01.12.2004 | Original article | Ausgabe 12/2004
Effect of carbon dioxide pneumoperitoneum on the severity of acute pancreatitis: An experimental study in rats
- S. Yol, E. B. Bostanci, Y. Ozogul, N. I. Zengin, U. Ozel, A. Bilgihan, M. Akoglu
In the management of mild acute biliary pancreatitis, it is generally recommended to perform laparoscopic cholecystectomy after the subsidence of the attack during the same hospital admission. The effect of laparoscopy on abdominal organs has been widely investigated but not in acute pancreatitis.
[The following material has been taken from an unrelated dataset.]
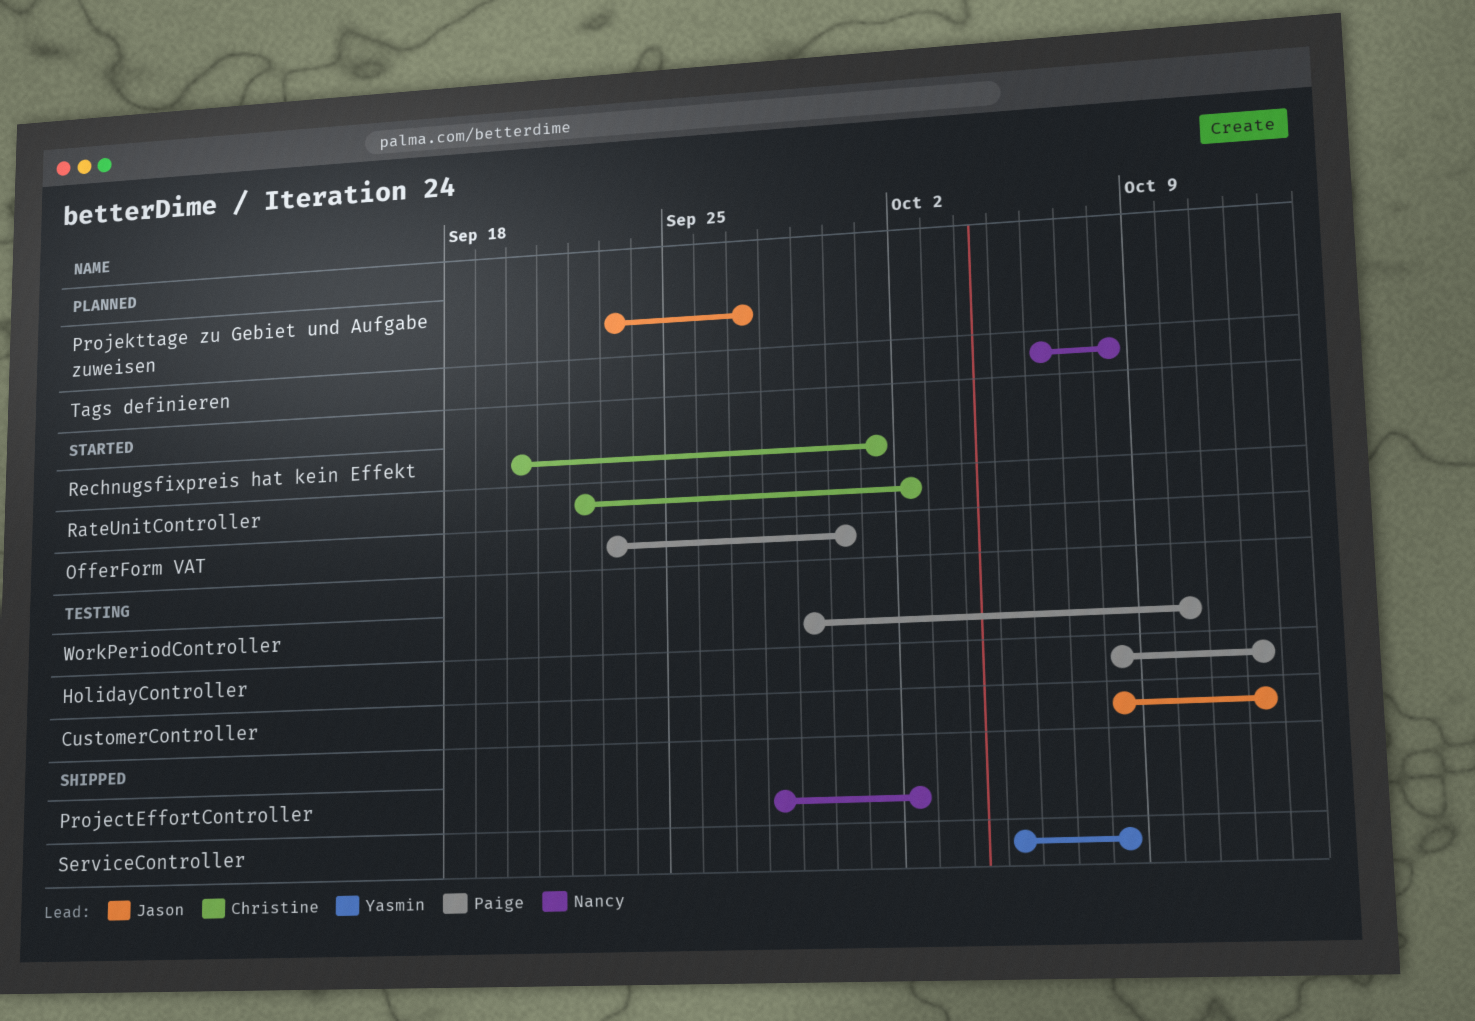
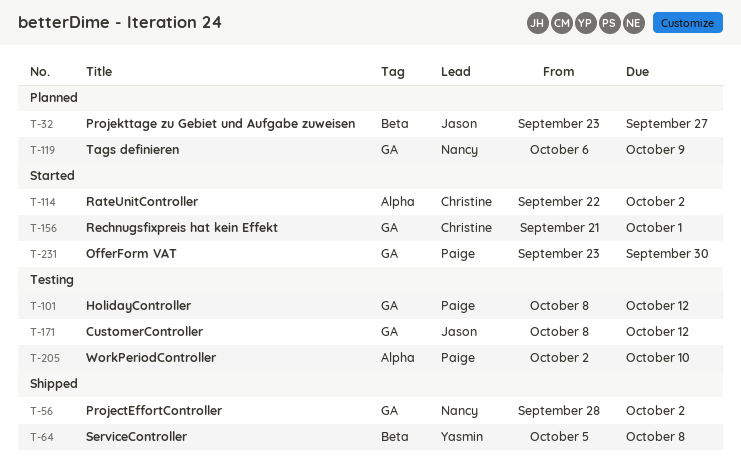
Rechnugsfixpreis hat kein Effekt, start: Sep 20 -> Sep 21
Tags definieren, due: Oct 8 -> Oct 9
WorkPeriodController, start: Sep 29 -> Oct 2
This study used an animal model of mild acute pancreatitis to examine the effects of CO2 pneumoperitoneum on acute pancreatitis in rats.
Mild acute pancreatitis was induced in 30 male Sprague-Dawley rats by surgical ligation of the biliopancreatic duct. After 2 days, animals were assigned to three groups: sham operation (animals were anesthetized for 30 min without undergoing laparotomy), CO2 pneumoperitoneum (applied for 30 min at a pressure of 12 mmHg), and laparotomy (performed for 30 min, and then the abdomen was closed). Two hours after the surgical procedures, animals were killed and levels of lactate dehydrogenase, aspartate aminotransferase, glucose, urea, hematocrit, and leukocyte count among Ranson’s criteria and levels of amylase, lipase, and total bilirubin were measured to determine the severity of acute pancreatitis. Histopathologic examination of the pancreas was done, and malondialdehyde and glutathione levels of the pancreas and lung were determined.
The only significant differences between the groups were in lactate dehydrogenase and aspartate aminotransferase levels, which were significantly higher in the pneumoperitoneum group compared to the sham operation group.
CO2 pneumoperitoneum for 30 min at a pressure of 12 mmHg did not affect the severity of acute pancreatitis induced by ligation of the biliopancreatic duct in rats.